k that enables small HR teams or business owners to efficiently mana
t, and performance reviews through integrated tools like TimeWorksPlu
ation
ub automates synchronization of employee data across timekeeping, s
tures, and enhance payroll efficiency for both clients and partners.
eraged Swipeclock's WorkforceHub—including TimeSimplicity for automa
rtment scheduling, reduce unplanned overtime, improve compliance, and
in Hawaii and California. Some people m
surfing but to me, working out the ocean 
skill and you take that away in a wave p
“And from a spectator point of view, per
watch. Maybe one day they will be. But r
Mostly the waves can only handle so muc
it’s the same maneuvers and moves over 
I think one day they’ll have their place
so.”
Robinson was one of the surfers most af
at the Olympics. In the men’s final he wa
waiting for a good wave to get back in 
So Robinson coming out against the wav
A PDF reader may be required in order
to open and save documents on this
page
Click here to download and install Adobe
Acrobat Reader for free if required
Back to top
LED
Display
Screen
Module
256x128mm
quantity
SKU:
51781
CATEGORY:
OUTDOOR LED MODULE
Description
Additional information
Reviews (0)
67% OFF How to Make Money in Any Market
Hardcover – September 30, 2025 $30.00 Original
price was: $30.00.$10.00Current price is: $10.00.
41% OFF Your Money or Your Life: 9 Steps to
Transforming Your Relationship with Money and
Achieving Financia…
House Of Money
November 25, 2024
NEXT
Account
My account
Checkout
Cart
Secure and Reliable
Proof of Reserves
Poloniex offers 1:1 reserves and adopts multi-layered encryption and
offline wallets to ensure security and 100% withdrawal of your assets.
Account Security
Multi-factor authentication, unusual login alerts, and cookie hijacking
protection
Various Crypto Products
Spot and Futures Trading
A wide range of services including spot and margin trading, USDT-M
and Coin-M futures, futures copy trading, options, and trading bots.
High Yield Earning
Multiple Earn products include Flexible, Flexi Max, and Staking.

____

▶ _Your assignment_
Within the material above, extract exactly the lines that start at the line containing "at the Olympics. In the men’s final he wa" and stop after the line containing "Click here to download and install Adobe", and only those.

▶ _Finished exercise_
at the Olympics. In the men’s final he wa
waiting for a good wave to get back in 
So Robinson coming out against the wav
A PDF reader may be required in order
to open and save documents on this
page
Click here to download and install Adobe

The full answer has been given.